▸ **Exercise objective**: Images do not belong in the copy. Set down all the entries exactly.

-- Opening Marker --

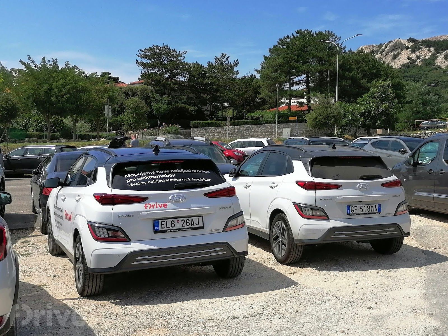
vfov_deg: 41.8
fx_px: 440
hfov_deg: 54.0
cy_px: 168
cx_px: 224
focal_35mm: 34
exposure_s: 1/1883
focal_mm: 5.3
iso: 50
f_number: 1.8
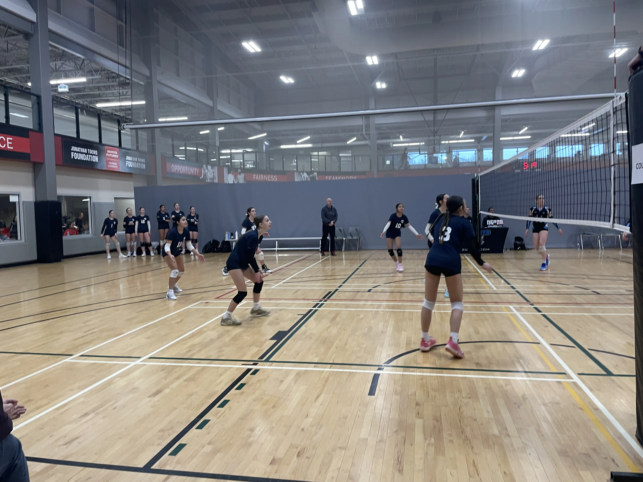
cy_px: 241
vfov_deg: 53.1
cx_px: 322
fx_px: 483
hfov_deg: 67.3
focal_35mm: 26
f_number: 1.6
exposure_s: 1/60
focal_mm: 4.2
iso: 100
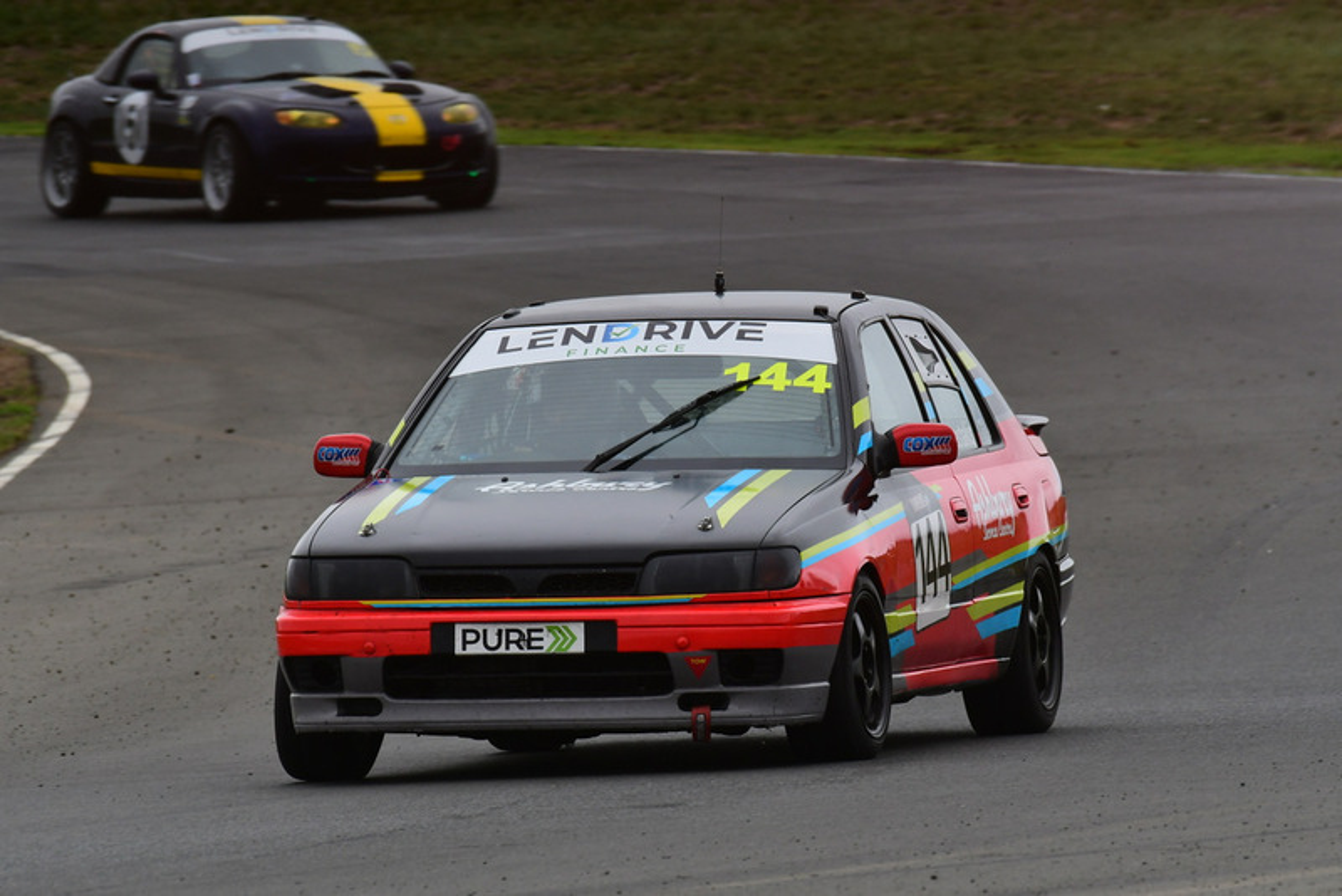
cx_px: 671
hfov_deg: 2.7
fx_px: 27967
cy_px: 448
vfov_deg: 1.8
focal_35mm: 750
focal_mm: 500
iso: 640
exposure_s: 1/640
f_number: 10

-- Closing Marker --

▸ **Task response**:
vfov_deg: 41.8
fx_px: 440
hfov_deg: 54.0
cy_px: 168
cx_px: 224
focal_35mm: 34
exposure_s: 1/1883
focal_mm: 5.3
iso: 50
f_number: 1.8
cy_px: 241
vfov_deg: 53.1
cx_px: 322
fx_px: 483
hfov_deg: 67.3
focal_35mm: 26
f_number: 1.6
exposure_s: 1/60
focal_mm: 4.2
iso: 100
cx_px: 671
hfov_deg: 2.7
fx_px: 27967
cy_px: 448
vfov_deg: 1.8
focal_35mm: 750
focal_mm: 500
iso: 640
exposure_s: 1/640
f_number: 10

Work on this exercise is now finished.